Resolving Fock states near the Kerr-free point of a superconducting resonator

TL;DR

This paper presents a tunable superconducting resonator with suppressed Kerr nonlinearity, enabling precise control of photon states for quantum processing, demonstrated through photon-number-dependent spectral shifts.

Contribution

The authors design a SNAIL-based resonator with a Kerr-free point, allowing enhanced photon control and characterization using a transmon qubit.

Findings

Photon-number-dependent frequency shifts nine times larger than qubit linewidth.

Demonstration of a compact platform for continuous-variable quantum processing.
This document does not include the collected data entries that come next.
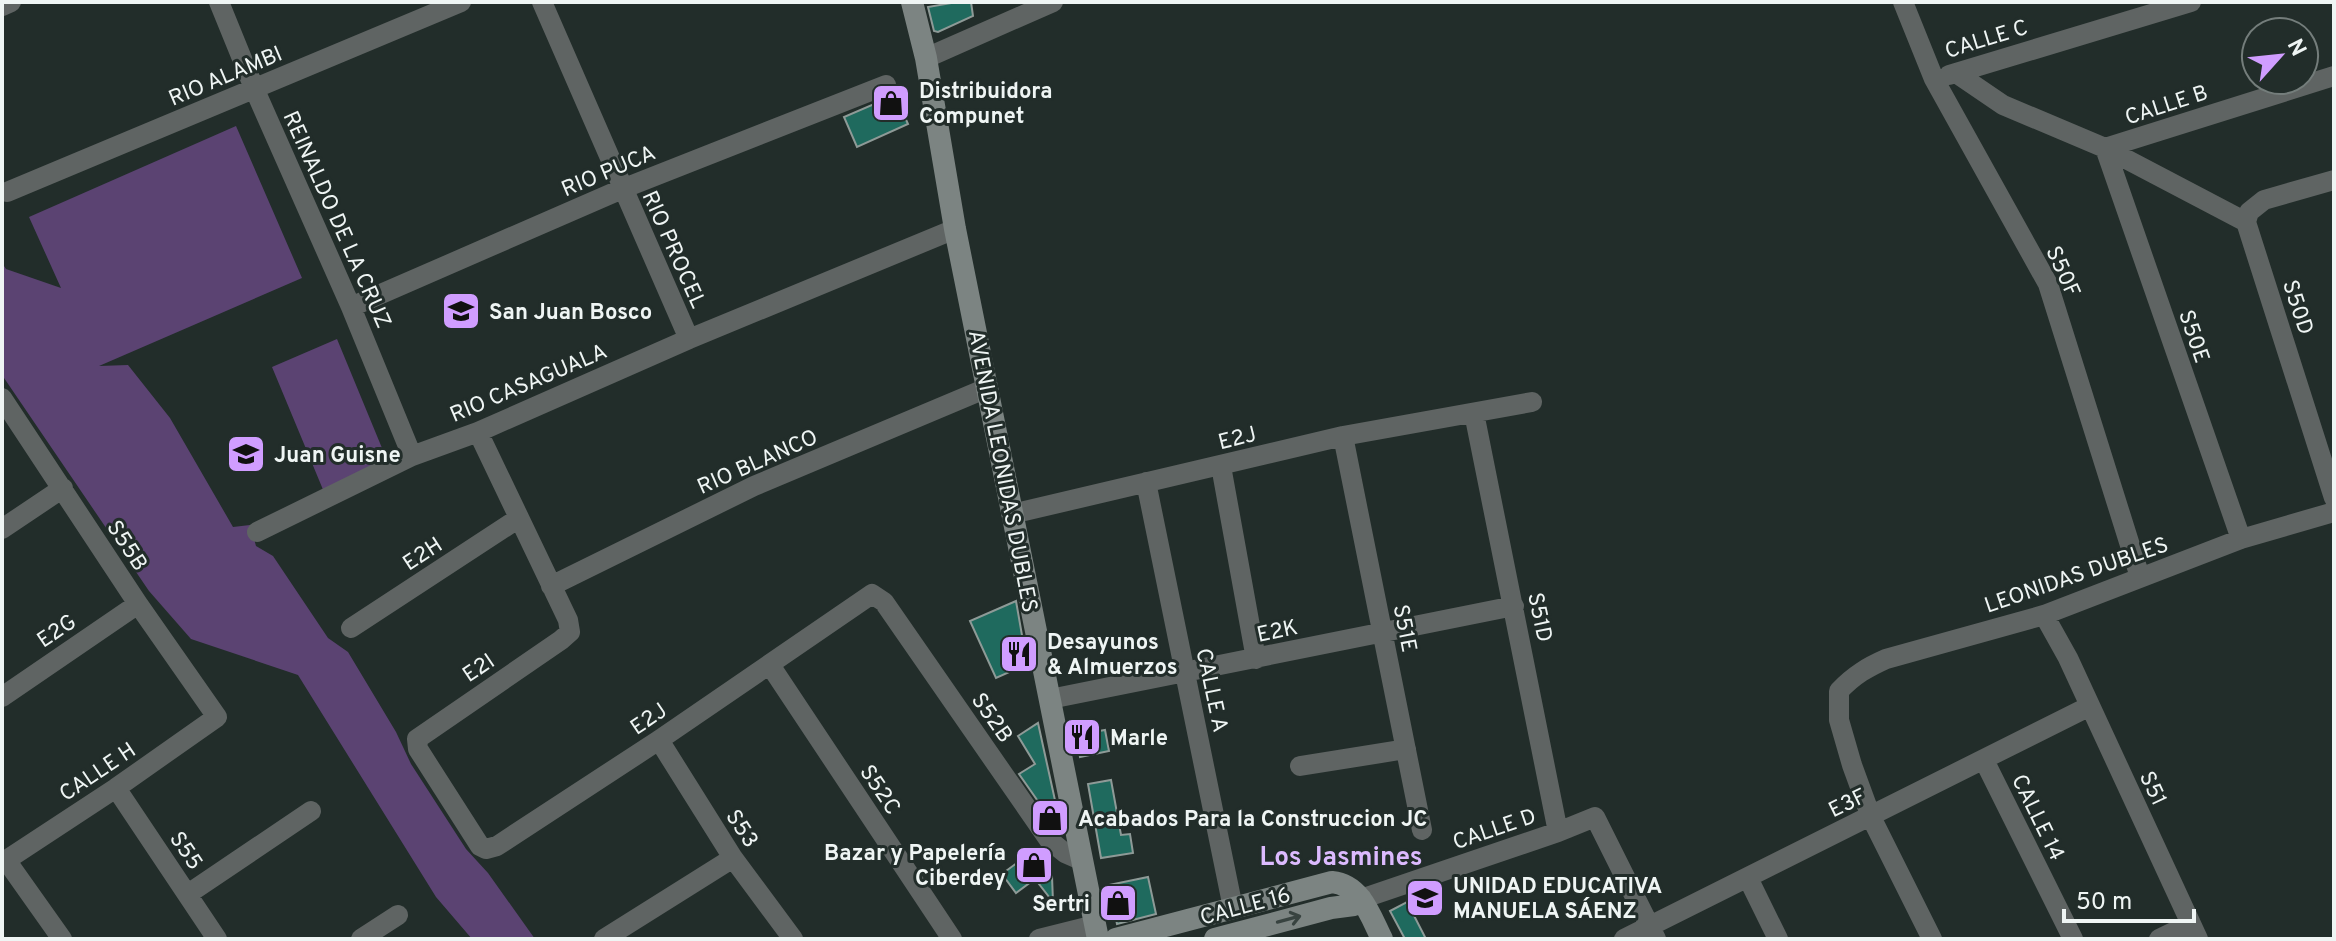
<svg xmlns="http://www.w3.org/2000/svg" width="2336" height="941" viewBox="0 0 2336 941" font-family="Overpass,sans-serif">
<rect width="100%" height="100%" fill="#222d2a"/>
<path fill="#5b4372" d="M236 126 302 278 99 366 128 365 170 418 233 527 250 525 256 546 273 556 328 638 348 652 396 732 411 764 466 849 488 873 535 939H472L436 897 298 675 191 639 149 591 2 375V263L6 269 61 288 29 217Z
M337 339 389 465 324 492 272 367Z"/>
<path fill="#1f6a5e" stroke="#8e9a97" stroke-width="2" d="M957 2H971L973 16 938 32 934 31 928 7Z
M895 95 908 124 857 147 844 117Z
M1016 601 1027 664 996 678 970 621Z
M1038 723 1060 823 1056 827 1019 774 1035 764 1018 736Z
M1105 730 1109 751 1080 757 1076 735Z
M1111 780 1121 835 1130 834 1133 853 1101 858 1088 784Z
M1033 851 1052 876 1053 902 1035 879 1016 893 1002 874Z
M1148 877 1156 914 1117 924 1109 885Z
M1407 902 1426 939H1405L1390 911Z"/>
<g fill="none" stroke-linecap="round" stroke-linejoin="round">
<path stroke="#5f6463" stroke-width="20" d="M219 2 254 88 351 307 412 456
M542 2 689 339
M1903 2 1934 79 2048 284 2140 577
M2 6 11 2
M926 58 1053 2
M1956 73 2003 105 2105 148 2246 222
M1949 75 2191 2
M2105 148 2241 539
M2105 148 2334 76
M7 192 461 2
M2246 222 2334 498
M2246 222 2249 212 2264 200 2334 180
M351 307 622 189 886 85
M2 398 138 604 217 717 116 788 2 863
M1474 413 1558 832
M478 432 568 620 570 632 561 640 417 739 418 749 480 846 486 849 497 846 659 740 872 594 884 602 1049 840 1065 853 1081 860
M1343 436 1422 830
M1221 466 1256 659
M1146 482 1233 908
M1012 514 1343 436 1532 402
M2 529 63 488
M257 532 412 456 478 432 689 339 955 229
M551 586 754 486 987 388
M2044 615 2068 658 2198 939
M351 628 519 518
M770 665 952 939
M2 697 138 604
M1050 699 1514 606
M659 740 733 858 793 939
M1984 760 2073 939
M1300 766 1406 749
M116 788 217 939
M6 860 62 939
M1748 878 1778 939
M188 894 311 811
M1361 899 1558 832 1595 817 1656 939
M361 939 398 915
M604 939 733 858
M1039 939 1095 925
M1624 939 2090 706
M1932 939 1871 817 1852 765 1839 720V691C1854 675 1868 667 1886 659L2044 615 2241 539 2334 512
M2159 939 2190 924"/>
<path stroke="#7c8482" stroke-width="22" d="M912 2 926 58 955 229 1098 939
M1116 939 1332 882C1361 885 1370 915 1382 939
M1215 939 1331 908 1354 905 1361 899"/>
</g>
<defs><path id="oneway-shaft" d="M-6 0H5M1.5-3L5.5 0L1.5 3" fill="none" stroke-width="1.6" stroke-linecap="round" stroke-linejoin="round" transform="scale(2)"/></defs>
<use stroke="#384340" href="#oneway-shaft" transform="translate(1289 919) rotate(-15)"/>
<defs>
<symbol id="shop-square" viewBox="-11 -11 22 22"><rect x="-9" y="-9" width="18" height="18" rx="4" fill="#d09dff" stroke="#222d2a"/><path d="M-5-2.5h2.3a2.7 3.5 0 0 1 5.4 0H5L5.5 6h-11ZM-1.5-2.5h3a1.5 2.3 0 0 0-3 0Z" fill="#111"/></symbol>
<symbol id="school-square" viewBox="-11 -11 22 22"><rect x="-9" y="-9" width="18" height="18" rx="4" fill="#d09dff" stroke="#222d2a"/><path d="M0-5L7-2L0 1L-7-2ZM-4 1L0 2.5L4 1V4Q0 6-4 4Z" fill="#111"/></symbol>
<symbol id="restaurant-square" viewBox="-11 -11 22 22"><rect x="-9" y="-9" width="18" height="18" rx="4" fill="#d09dff" stroke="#222d2a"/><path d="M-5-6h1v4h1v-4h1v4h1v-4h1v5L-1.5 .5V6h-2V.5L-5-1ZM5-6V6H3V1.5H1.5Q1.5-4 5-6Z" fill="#111"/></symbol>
</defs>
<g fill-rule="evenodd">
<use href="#shop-square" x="869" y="81" width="44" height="44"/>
<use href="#school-square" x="439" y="289" width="44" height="44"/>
<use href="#school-square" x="224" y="432" width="44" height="44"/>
<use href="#restaurant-square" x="997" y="632" width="44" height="44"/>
<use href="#restaurant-square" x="1060" y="715" width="44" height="44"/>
<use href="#shop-square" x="1028" y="796" width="44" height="44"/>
<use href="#shop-square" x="1012" y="843" width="44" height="44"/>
<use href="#school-square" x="1403" y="876" width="44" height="44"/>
<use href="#shop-square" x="1096" y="881" width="44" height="44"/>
</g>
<g text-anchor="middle" stroke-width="6" stroke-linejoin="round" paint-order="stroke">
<g font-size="22" fill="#eff5f4" stroke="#222d2a">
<text transform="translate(1986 38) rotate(-17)" y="8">CALLE C</text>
<text transform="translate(225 75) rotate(-23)" y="8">RIO ALAMBI</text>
<text transform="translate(2166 104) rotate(-18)" y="8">CALLE B</text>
<text transform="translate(608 170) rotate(-23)" y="8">RIO PUCA</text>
<text transform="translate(338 219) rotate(66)" y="8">REINALDO DE LA CRUZ</text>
<text transform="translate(675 249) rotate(66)" y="8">RIO PROCEL</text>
<text transform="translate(2064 271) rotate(66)" y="8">S50F</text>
<text transform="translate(2299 307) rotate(72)" y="8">S50D</text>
<text transform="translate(2195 336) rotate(71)" y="8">S50E</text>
<text transform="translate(528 382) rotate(-23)" y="8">RIO CASAGUALA</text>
<text transform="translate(1237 437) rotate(-14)" y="8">E2J</text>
<text transform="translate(757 461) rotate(-24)" y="8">RIO BLANCO</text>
<text transform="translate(1004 471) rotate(79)" y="8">AVENIDA LEONIDAS DUBLES</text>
<text transform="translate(128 545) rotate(57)" y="8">S55B</text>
<text transform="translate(422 553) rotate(-33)" y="8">E2H</text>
<text transform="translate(2076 574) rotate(-19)" y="8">LEONIDAS DUBLES</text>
<text transform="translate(1541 617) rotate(78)" y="8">S51D</text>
<text transform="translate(1406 628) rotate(79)" y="8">S51E</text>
<text transform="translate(56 630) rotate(-34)" y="8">E2G</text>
<text transform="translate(1277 630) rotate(-12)" y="8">E2K</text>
<text transform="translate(478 667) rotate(-34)" y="8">E2I</text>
<text transform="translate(1213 690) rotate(78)" y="8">CALLE A</text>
<text transform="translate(993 717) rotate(55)" y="8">S52B</text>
<text transform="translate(648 718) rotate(-34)" y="8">E2J</text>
<text transform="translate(97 771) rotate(-34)" y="8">CALLE H</text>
<text transform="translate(2154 788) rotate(65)" y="8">S51</text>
<text transform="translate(881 789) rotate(56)" y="8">S52C</text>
<text transform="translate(1847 802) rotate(-26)" y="8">E3F</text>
<text transform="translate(2039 817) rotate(64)" y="8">CALLE 14</text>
<text transform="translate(743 828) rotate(57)" y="8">S53</text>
<text transform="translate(1494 828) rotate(-19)" y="8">CALLE D</text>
<text transform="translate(187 850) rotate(56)" y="8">S55</text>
<text transform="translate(1245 905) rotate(-15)" y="8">CALLE 16</text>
</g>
<g font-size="22" font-weight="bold" fill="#eff5f4" stroke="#222d2a" text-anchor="start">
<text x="919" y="98">Distribuidora<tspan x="919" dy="25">Compunet</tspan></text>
<text x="489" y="319">San Juan Bosco</text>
<text x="274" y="462">Juan Guisne</text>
<text x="1047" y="649">Desayunos<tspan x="1047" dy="25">&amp; Almuerzos</tspan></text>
<text x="1110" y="745">Marle</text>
<text x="1078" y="826">Acabados Para la Construccion JC</text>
<text x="1006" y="860" text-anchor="end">Bazar y Papelería<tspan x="1006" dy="25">Ciberdey</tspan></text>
<text x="1453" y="893">UNIDAD EDUCATIVA<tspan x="1453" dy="25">MANUELA SÁENZ</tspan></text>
<text x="1090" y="911" text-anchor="end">Sertri</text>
</g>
<g font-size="26" font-weight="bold" fill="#dcbafe" stroke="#222d2a">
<text x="1341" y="865">Los Jasmines</text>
</g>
</g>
<rect width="2336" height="941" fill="none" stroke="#eff5f4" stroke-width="8"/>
<g transform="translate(2280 56) rotate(63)"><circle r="38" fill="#222d2a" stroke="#747d7b" stroke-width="2"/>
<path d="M0-6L14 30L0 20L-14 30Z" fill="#d09dff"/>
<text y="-12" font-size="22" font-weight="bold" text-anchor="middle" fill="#eff5f4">N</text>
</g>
<path d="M2064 909v12h130v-12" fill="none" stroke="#eff5f4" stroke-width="4"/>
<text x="2076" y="909" font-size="24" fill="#eff5f4" stroke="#222d2a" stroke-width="6" paint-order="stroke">50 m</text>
</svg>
Suppression of Kerr interaction at the sweet spot.

Abstract

We have designed a tunable nonlinear resonator terminated by a SNAIL (Superconducting Nonlinear Asymmetric Inductive eLement). Such a device possesses a sweet spot in which the external magnetic flux allows to suppress the Kerr interaction. We have excited photons near this Kerr-free point and characterized the device using a transmon qubit. The excitation spectrum of the qubit allows to observe photon-number-dependent frequency shifts about nine times larger than the qubit linewidth. Our study demonstrates a compact integrated platform for continuous-variable quantum processing that combines large couplings, considerable relaxation times and excellent control over the photon mode structure in the microwave domain.